特に県境をまたいだ利用の減少が著しいと前に述べたが、これは通勤や通学、通院など多くが県内で完結する日常的な鉄道利用ではなく、比較的距離の長い都市間の輸送需要である。これらが並行する高速道路(自家用車、高速バス)に移った影響は少なくないと考えられる。

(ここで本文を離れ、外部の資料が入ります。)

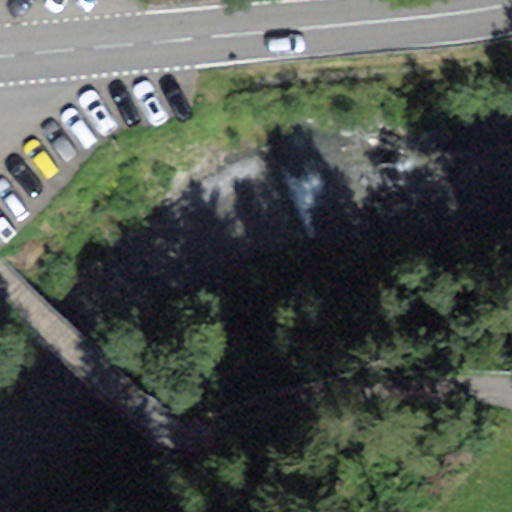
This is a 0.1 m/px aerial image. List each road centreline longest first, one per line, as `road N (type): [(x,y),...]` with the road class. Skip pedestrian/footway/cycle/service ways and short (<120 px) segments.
road 1 (residential): [(0,232),(164,402),(511,395)]
road 2 (secondary): [(0,56),(511,4)]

鉄道側にも利用離れを招いた要因はないのだろうか。利用者の減少と減便が負のスパイラルを招いているのではないか、という指摘はあるだろう。では1987年と2022年のダイヤを比較してみよう。

日中運転本数がどんどん減っている

大幅に減ったのは花輪線だ。好摩駅(岩手県)の下り列車を比較すると、1987年には1日13本、10~15時台は1時間1本設定されていたが、現在は7本。日中は13時台に1本しかなくなってしまった。通勤・通学需要に最低限対応するだけのダイヤだ。また久留里線の木更津駅下り列車は1日17本で変わっていないが、上総亀山まで行く列車は14本から5本に減少している。

一方、奥羽本線新庄駅(山形県)の下り方面を見てみると、山形新幹線開業以前は奥羽本線経由で秋田、青森方面の優等列車が運行されていたため、1日18本うち9本が特急・急行列車だった(3本は寝台特急)。現在は特急の運行はなくなったが、普通列車は増便されて11本だ。

通勤・通学需要に対しては終電の繰り下げや夜間の増便など利便性向上に努めている路線もあるが、全体的に日中の運転本数は削減の傾向にあり、新たな需要を開拓しようという姿勢は感じられない。

人口減少がさらに加速する今後、これまで通りのやり方ではローカル線は縮小するばかりだ。何か手立てはあるのだろうか。